Confident strides


Confident strides

They may be slow in the things that others are quick at. They may be the quietest ones in a group. But that doesn’t stop them from becoming the brightest! It’s International Day of People with Disability and Bengaluru has tons of opportunities for these special people.

‘Metrolife’ speaks to them, their trainers and parents to find out how their potential can be tapped.

Nigel Lemos was born premature and when his mother Shirley found out that he had Downs’ Syndrome, she went all out to look for opportunities for him. “But it was very hard to find a good school for people with special needs. Since I was working as a teacher as well, I would have had to leave with him with someone or the other but he would always be on my mind,” she says.

“After a lot of running around, I took him to Ashalaya School for Welfare of Mentally Retarded and then Divya Shanti. But after a while, he fell sick. Then he did paper cutting in Association for People with Disabilities (APD) Pre-Vocational Training and came to Diya Foundation, where he would assist in screen printing and do paper craft,” recalls Shirley.

Nigel’s abilities didn’t go unnoticed as he rose in the job and today, he is employed by an MNC deputed to the Unilever facility where he works in the staff canteen and is responsible for the maintenance of cleanliness there. “He has a meticulous eye for detail. In fact the first week when he was wiping the table, he noticed that the gaps in the slabs of the table had crusted food. So he took a coffee stirrer and started scraping it out. He then swept everything that fell under the table,” says Suman John, CEO, Diya Innovations where Nigel was working after he progressed in Diya Foundation.

“It shows that people with Downs’ Syndrome have a great eye for detail when compared to normal people and the job means a lot to them. So more of these people should be employed,” she adds.
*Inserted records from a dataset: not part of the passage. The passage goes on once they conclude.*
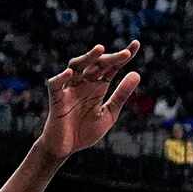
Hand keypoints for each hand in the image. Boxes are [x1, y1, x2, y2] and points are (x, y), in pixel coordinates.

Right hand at [34, 42, 141, 160]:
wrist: (67, 147)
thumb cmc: (86, 130)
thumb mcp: (109, 113)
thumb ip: (121, 95)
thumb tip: (137, 74)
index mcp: (98, 86)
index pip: (111, 66)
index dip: (123, 56)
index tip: (136, 44)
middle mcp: (84, 83)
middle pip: (96, 64)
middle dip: (110, 58)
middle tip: (126, 54)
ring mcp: (69, 89)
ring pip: (76, 67)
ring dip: (87, 58)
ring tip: (100, 50)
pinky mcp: (56, 99)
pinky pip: (55, 84)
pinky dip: (61, 78)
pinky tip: (70, 73)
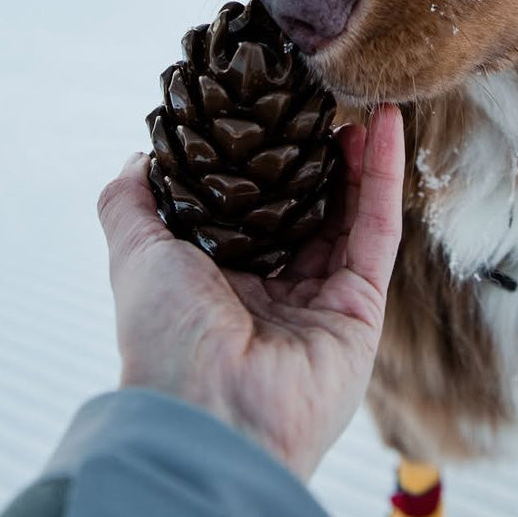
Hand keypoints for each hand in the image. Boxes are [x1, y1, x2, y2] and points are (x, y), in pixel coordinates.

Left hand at [98, 105, 404, 480]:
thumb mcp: (135, 255)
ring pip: (350, 213)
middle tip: (323, 105)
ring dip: (359, 158)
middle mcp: (275, 290)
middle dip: (318, 156)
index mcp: (223, 280)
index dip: (268, 161)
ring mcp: (323, 298)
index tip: (273, 112)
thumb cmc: (165, 338)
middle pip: (309, 208)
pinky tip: (386, 127)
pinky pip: (379, 230)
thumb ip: (130, 203)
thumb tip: (139, 157)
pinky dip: (385, 176)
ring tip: (362, 105)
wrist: (210, 412)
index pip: (255, 209)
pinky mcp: (363, 305)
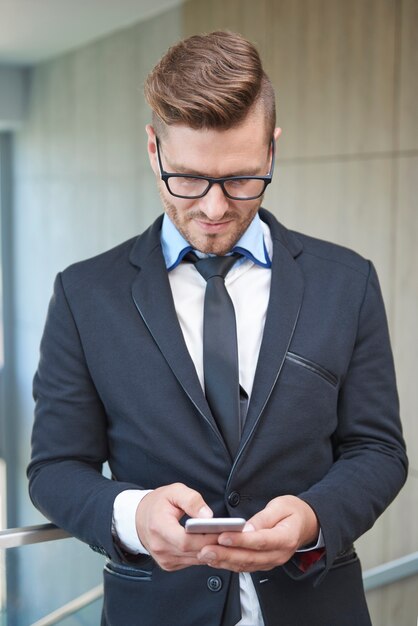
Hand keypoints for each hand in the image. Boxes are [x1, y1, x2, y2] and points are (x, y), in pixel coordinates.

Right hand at [135, 482, 218, 570]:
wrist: (139, 517)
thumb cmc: (158, 503)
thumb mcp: (175, 491)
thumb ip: (192, 500)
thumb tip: (208, 516)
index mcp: (159, 527)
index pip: (185, 540)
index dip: (206, 538)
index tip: (222, 531)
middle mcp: (160, 547)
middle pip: (192, 552)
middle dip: (213, 544)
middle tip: (229, 535)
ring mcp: (163, 559)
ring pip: (194, 559)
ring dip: (210, 551)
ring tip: (224, 539)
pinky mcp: (169, 564)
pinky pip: (191, 562)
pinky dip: (202, 554)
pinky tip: (210, 544)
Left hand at [197, 495, 318, 572]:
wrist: (306, 524)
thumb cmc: (293, 511)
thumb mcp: (280, 506)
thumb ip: (264, 518)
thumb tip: (247, 528)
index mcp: (285, 537)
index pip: (260, 541)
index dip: (241, 540)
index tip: (222, 536)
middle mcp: (279, 554)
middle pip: (250, 557)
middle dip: (225, 554)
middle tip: (205, 549)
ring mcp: (272, 561)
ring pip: (245, 565)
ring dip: (224, 561)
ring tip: (205, 555)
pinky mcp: (265, 563)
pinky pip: (245, 566)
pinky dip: (229, 564)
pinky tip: (214, 559)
There are a number of children with learning disorders in the City and Jayashree Rajanahally, coordinator, Brindavan After School Remedial Centre tirelessly works to merge them in the mainstream.

“The worst part about children with learning disabilities is that their disabilities are hidden. So they don’t get any empathy or sympathy,” she notes. “We have around 60 children from various schools with learning disorders, attention deficit problem and high function autism. But they are all very capable and just need a little support which many mainstream school aren’t able to provide,” she adds.

The children come and go between 3 pm and 6 pm and for three to four of them, there is one special educator. Brindavan Trust has two centres – at BNM School in Banashankari and in Jayanagar Second Block, where they also have walk-in queries for parents of such children. “After all, a little help goes a long way,” she says.

One such student with a learning disability who was also helped by Jyothi Iyer of Brindavan Trust is Anirudh. “A day like International Day of People with Disability is highly necessary as schools need to recognise the challenges faced by such children,” says the student of PESIT.

Says Dr Ajay Kela, President and CEO, Wadhwani Foundation, which also works towards merging disabled people into the mainstream, “India has about three to four million educated disabled but their representation in corporate India is meagre. An educated disabled offers business value having demonstrated tenacity in acquiring their degree despite weak supporting infrastructure. Our mission is to mainstream the educated disabled into sustainable high-quality corporate jobs.”

All that these children need is a little support as Shirley Lemos sums up, “Many people don’t think highly of such kids. But they are really talented and just need the right opportunity.”